退職資金はいくら必要? 計算の基本原理
作成日2026年9月15日

退職するにはお金がいくら必要かは、誰もが一度は抱く悩みです。答えが一つに決まっているわけではありませんが、計算の基本原理は思ったより単純です。
要は三つです。退職後に1年で使う生活費、その暮らしが続く期間、そして時間とともに上がる物価。これらを合わせて、おおよその必要額を見積もります。
いちばん単純な見積もり
いちばん簡単なのは、1年の生活費に退職期間(年数)を掛ける方法です。たとえば1年に300万円が必要で、退職後30年を見込むなら、およそ9,000万円が目安になります。
もちろんこれはとても単純な計算です。実際には貯めたお金が退職後も一部の利益を生み、同時に物価が上がって必要な額も増えるため、両方を考えると数字は変わります。
物価と利益を合わせて見ると
退職は数十年に及ぶため、物価が少し上がるだけでも、あとで必要な生活費は今よりかなり大きくなります。今の基準だけで計算すると、必要なお金を少なく見積もりがちです。

(保存データ)
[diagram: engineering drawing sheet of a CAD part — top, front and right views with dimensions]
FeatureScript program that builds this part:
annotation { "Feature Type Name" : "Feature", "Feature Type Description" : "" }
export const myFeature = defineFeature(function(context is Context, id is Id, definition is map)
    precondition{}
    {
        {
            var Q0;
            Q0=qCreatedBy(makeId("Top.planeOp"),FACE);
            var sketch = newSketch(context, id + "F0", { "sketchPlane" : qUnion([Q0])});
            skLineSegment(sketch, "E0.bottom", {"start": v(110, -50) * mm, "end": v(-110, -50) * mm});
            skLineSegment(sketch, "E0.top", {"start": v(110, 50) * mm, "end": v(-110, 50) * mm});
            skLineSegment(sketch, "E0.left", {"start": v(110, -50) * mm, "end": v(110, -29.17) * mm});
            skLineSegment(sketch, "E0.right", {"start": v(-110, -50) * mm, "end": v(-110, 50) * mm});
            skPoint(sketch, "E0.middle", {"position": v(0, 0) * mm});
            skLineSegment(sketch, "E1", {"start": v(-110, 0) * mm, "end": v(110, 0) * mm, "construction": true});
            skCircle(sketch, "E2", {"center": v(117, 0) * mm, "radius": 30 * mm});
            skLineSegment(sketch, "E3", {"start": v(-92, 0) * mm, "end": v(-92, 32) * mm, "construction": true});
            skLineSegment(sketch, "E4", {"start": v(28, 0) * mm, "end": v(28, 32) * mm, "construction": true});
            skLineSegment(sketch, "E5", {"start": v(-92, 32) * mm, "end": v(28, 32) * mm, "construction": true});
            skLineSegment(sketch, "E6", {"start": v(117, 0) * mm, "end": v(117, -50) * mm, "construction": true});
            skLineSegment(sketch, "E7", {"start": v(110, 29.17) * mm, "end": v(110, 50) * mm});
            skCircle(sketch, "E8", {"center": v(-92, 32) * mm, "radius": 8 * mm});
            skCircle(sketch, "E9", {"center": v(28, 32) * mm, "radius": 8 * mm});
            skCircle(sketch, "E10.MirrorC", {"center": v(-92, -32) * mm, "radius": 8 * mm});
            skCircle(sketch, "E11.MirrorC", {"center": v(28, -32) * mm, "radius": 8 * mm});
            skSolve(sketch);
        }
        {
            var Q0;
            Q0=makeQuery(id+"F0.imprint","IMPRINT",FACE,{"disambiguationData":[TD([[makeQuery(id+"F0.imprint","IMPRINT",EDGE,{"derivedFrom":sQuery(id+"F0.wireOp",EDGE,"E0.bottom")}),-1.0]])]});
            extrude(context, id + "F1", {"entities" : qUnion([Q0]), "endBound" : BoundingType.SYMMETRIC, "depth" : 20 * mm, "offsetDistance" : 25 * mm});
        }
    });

** 課題 1 **
退職資金の計算についての掲載文をもとに、次の問いに答えてください。
(a) 必要額を見積もるうえでの三つの要点は何ですか。
(b) 1年に300万円が必要で退職後30年を見込む場合、目安はいくらですか。
(c) 今の基準だけで計算すると、必要なお金をどう見積もりがちですか。
** 課題 2 **
退職資金の計算についての掲載文の続きを、最後の文のあとから書いてください。

** 回答 1 **
(a) 退職後に1年で使う生活費、その暮らしが続く期間、時間とともに上がる物価の三つです。
(b) およそ9,000万円です。
(c) 少なく見積もりがちです。

** 回答 2 **
逆に、貯めたお金が退職後も一定の利益を生むなら、その分だけ元本を取り崩さずにすみます。だから物価上昇と資産の利益を一緒に入れて見るのが、現実的な見積もりに近づきます。
| 項目 | 例 | 必要額への影響 |
|---|---|---|
| 1年の生活費 | 300万円 | 大きいほど増える |
| 退職期間 | 30年 | 長いほど増える |
| 物価上昇 | 毎年少しずつ | 考えると増える |
表のように、生活費が大きく期間が長いほど、そして物価を考えるほど、必要なお金は増えます。
正確な退職資金は人によって違いますが、大枠は1年にいくらを、何年、物価を考えて使うかから始まります。漠然とさせておくより、生活費と期間、想定利回りを入れて一度計算してみると、今、何をどれだけ用意すべきか感覚がつかめます。